Just as students are returning to school, doctors in South Florida have noticed an alarming increase in pediatric COVID cases.
In June, pediatricians at Broward County’s Joe DiMaggio Children’s Hospital treated little over 20 children with COVID, and this number jumped to 240 children in July. However, they reached 160 cases just in the first ten days of August. The Nicklaus Children’s Hospital in Miami-Dade County has seen a similar surge.
Doctors believe this is because of the Delta variant, the main coronavirus mutation in the United States that mostly affects people between 25 and 44 but can also infect and spread through young children. Florida had the second-highest number of pediatric COVID-19 cases in the US, after California.
The Delta variant is associated with increased viral loads and higher transmissibility, so more people who aren’t protected by a vaccine develop more severe symptoms. We need to keep in mind that the Food and Drug Administration has not approved vaccines for children under the age of 12, so they’re not eligible.
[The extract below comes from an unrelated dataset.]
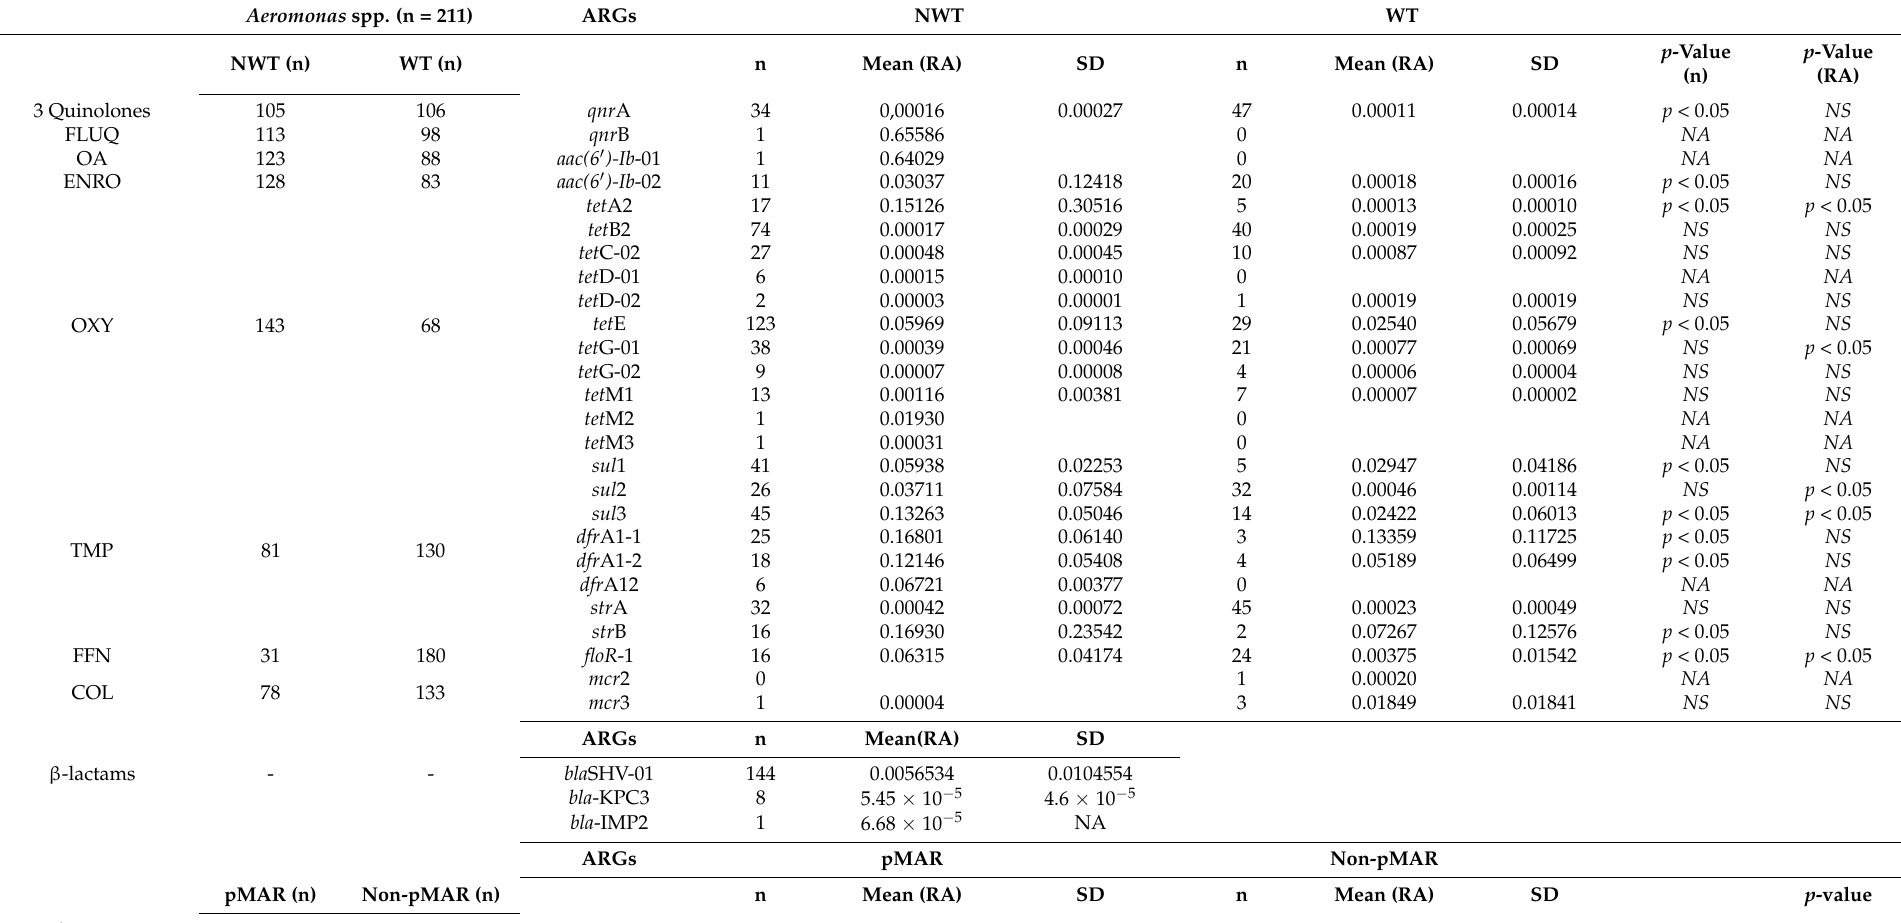
Table 3. The relative abundance (RA) (relative to the 16S rRNA gene) and distribution of antibiotic resistance genes (ARGs) in wild-type (WT) and non-wild-type (NWT) Aeromonas isolated from healthy, furunculosis-suffering and antibiotic-treated fish and their environment on two fish farms. FLUQ: flumequine; OA: oxolinic acid; ENRO: enrofloxacin; OXY: oxytetracycline; FFN: florfenicol; TMP: trimethoprim-sulfamethoxazole; COL: colistin; pMAR: presumptive multi-antibiotic-resistant Aeromonas; NS : not significant ; NA : not applicable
It’s especially concerning since many kids are starting school or they’re in daycares. In fact, many schools and daycare centers have had to send kids and employees home to minimize the risk of transmission. This causes problems for parents that have already returned to the office, but as any daycare injury lawyer would agree, childcare providers are legally obligated to take these safety measures. Both parents and childcare providers are striving to find a solution.
In the United States, childcare has always been more of a guessing game. Parents do everything they can to provide for their children’s needs with the resources they have at their disposal. At the same time, childcare workers struggle to make ends meet on insecure wages. Many are worried that the centers where they work will close since it’s their only source of income, and they have their own children to support.
Parents are trying to adapt, but right now, this means revising their plans every day as the events unfold. Some have understanding employers who let them go back to working from home, but that’s not a long-term solution.
With kids going back to school and Florida’s governor banning mandatory mask use in schools, millions of children across the state will cram into buses, classrooms, cafeterias, and other indoor areas, increasing the risk that the most transmissible strain of the virus will spread among unvaccinated hosts.
Doctors are urging parents to vaccinate eligible children, give them effective face masks and take an active role in making them feel more comfortable with prevention measures.
Six Florida school districts, including Miami-Dade, Florida’s largest school district with 334,000 students, have already made masks mandatory on school grounds and buses, despite this measure being in violation of Governor’s Ron DeSantis executive order.
In response, the Florida Board of Education is threatening to withhold state funding to school districts that defy the order. However, President Joe Biden has stepped in to reassure school superintendents that if governors like DeSantis follow through on their threats, federal funds will be made available to ensure school employees can receive their salaries.